US President Joe Biden and Russias President Vladimir Putin meet for the U.S.-Russia summit at Villa La Grange in Geneva, Switzerland. — Reuters/File
 US President Joe Biden and Russia’s President Vladimir Putin meet for the U.S.-Russia summit at Villa La Grange in Geneva, Switzerland. — Reuters/File
  • No hope for improvement in foreseeable future, says Russia.
  • Russia’s invasion of Ukraine has deteriorated ties further.
  • “Past two years have been very bad for bilateral relations,” official says.

Russia said on Friday that relations with the United States were at an all-time low, dismissing the idea the two sides could turn things around halfway through US President Joe Biden’s term in office.
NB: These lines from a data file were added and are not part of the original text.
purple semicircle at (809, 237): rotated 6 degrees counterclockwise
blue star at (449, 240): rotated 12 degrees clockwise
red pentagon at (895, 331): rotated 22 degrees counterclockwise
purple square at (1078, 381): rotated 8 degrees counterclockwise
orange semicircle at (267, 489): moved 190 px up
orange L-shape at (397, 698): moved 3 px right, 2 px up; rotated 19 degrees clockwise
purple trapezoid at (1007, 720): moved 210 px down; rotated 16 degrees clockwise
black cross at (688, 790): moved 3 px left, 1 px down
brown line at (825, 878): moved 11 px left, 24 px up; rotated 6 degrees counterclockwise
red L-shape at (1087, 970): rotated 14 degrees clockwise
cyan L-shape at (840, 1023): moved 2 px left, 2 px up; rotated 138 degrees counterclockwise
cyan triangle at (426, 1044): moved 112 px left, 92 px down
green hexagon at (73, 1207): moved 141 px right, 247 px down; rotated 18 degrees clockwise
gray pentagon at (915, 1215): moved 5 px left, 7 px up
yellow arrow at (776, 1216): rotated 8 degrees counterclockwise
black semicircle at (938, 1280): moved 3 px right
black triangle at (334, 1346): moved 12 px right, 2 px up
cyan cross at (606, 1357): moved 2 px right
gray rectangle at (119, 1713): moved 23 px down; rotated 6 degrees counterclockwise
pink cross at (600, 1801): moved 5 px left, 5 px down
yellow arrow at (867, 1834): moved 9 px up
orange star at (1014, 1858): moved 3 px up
“Bilateral relations are probably at their lowest point historically, unfortunately,” Kremlin spokesman Dmitry Peskov told reporters. “There is no hope for improvement in the foreseeable future.”

Already poor US-Russia ties became even more strained last year when Russia invaded Ukraine, prompting Washington and its allies to respond with a barrage of sanctions against Russia’s economy.

The US has also provided Kyiv with substantial economic and military support, drawing condemnation from Russian officials who have accused Washington of playing a direct role in the conflict.

While there have been occasional diplomatic successes, including prisoner swaps involving US Marine veteran Trevor Reed and basketball star Brittney Griner, high-level contact has been scarce.

US-Russia talks on resuming inspections under the New Strategic Arms Reduction Treaty (START) were called off at the last minute in November last year, while the Kremlin has played down the idea of face-to-face talks between Biden and President Vladimir Putin – who last met in person in Geneva in June 2021.

“The past two years have been, despite initial timid hopes related to Geneva … very bad for bilateral relations,” Peskov said.

The Kremlin has kept open the possibility of further talks between Russia’s foreign spy chief Sergei Naryshkin and US Central Intelligence Agency (CIA) Director William Burns, who met in Ankara in November.